* Extracted records
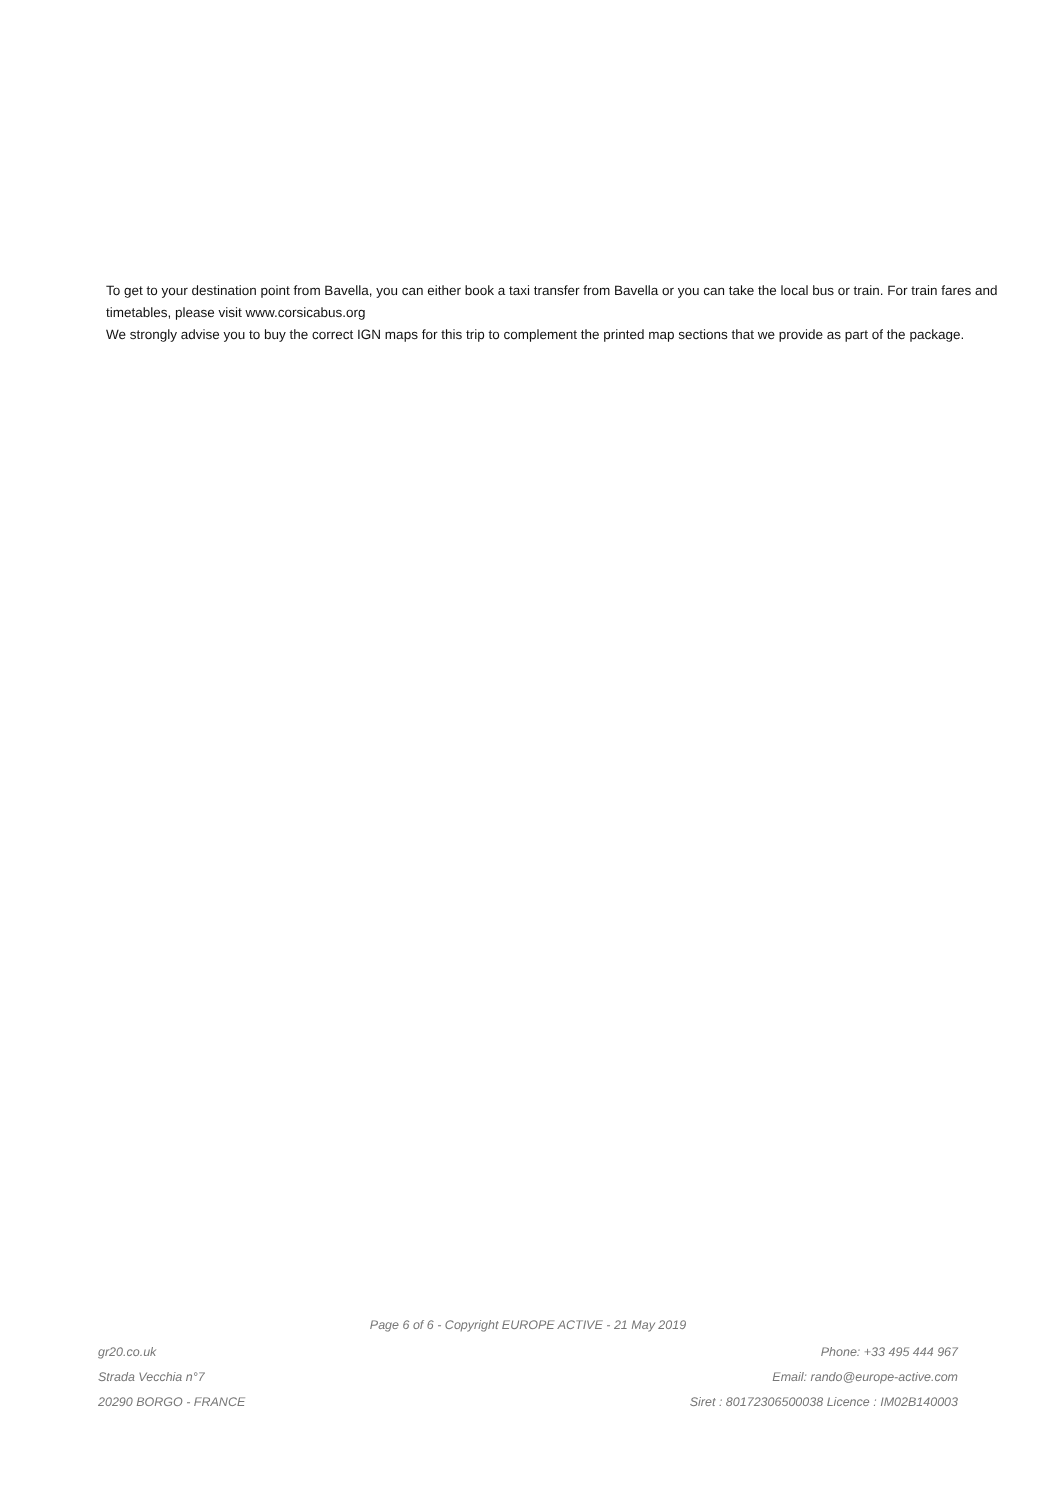To get to your destination point from Bavella, you can either book a taxi transfer from Bavella or you can take the local bus or train. For train fares and timetables, please visit www.corsicabus.org
We strongly advise you to buy the correct IGN maps for this trip to complement the printed map sections that we provide as part of the package.
Page 6 of 6 - Copyright EUROPE ACTIVE - 21 May 2019
gr20.co.uk
Strada Vecchia n°7
20290 BORGO - FRANCE
Phone: +33 495 444 967
Email: rando@europe-active.com
Siret : 80172306500038 Licence : IM02B140003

* Exercise instructions
Without carrying over any pictures, retype the records above exactly.

* Response
To get to your destination point from Bavella, you can either book a taxi transfer from Bavella or you can take the local bus or train. For train fares and timetables, please visit www.corsicabus.org
We strongly advise you to buy the correct IGN maps for this trip to complement the printed map sections that we provide as part of the package.
Page 6 of 6 - Copyright EUROPE ACTIVE - 21 May 2019
gr20.co.uk
Strada Vecchia n°7
20290 BORGO - FRANCE
Phone: +33 495 444 967
Email: rando@europe-active.com
Siret : 80172306500038 Licence : IM02B140003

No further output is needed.